# Claiming back money for Dental Bills from VHI



## jakearmitage (5 Jul 2009)

How does one go about claiming back a percentage of the fees through VHI that have been paid for dental treatment and is there a certain amount of time one has to do this by? I have dental bills from last year


----------



## Armada (5 Jul 2009)

Do you have a seperate dental policy with VHI?  Vhi Decare(I think)


----------



## Mpsox (6 Jul 2009)

Depends on what policy you're on, if you have VHI Decare you can download the relevant claim form from the VHI website, ask your dentist to fill it in and sign it and then you can send it off. Assume the same applies to any ordinary VHI scheme that provides dental cover.
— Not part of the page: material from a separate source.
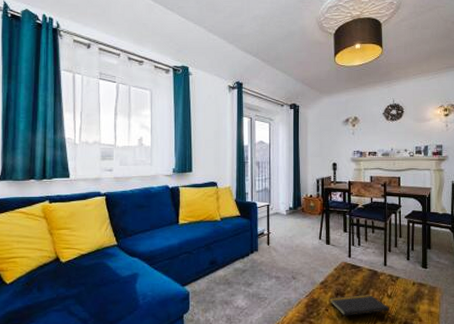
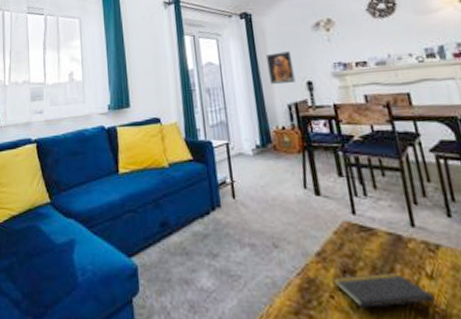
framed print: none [305,139,325,163] -> present [265,51,296,84]

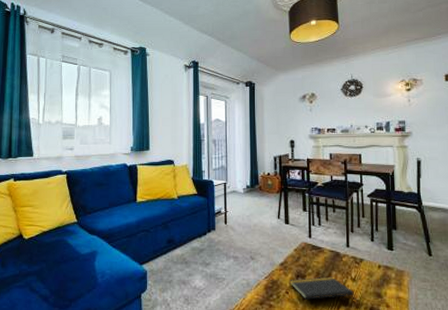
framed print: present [265,51,296,84] -> none [262,116,282,140]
If you do not have VHI Decare you should check your terms to see what is and what is not covered


----------



## davidoco (6 Jul 2009)

If you are a Lifestage customer of VHI you will be covered for a set fee for each visit up to a limit!

http://www.vhi.ie/downloads/#claims


----------



## Joanne1 (7 Jul 2009)

With my plan which is First Plan Plus, I can claim €30 back per dental visit.  It's sometimes been 2 years before I submitted my receipts so they don't seem that strict on time.  Best to check your policy anyway.


----------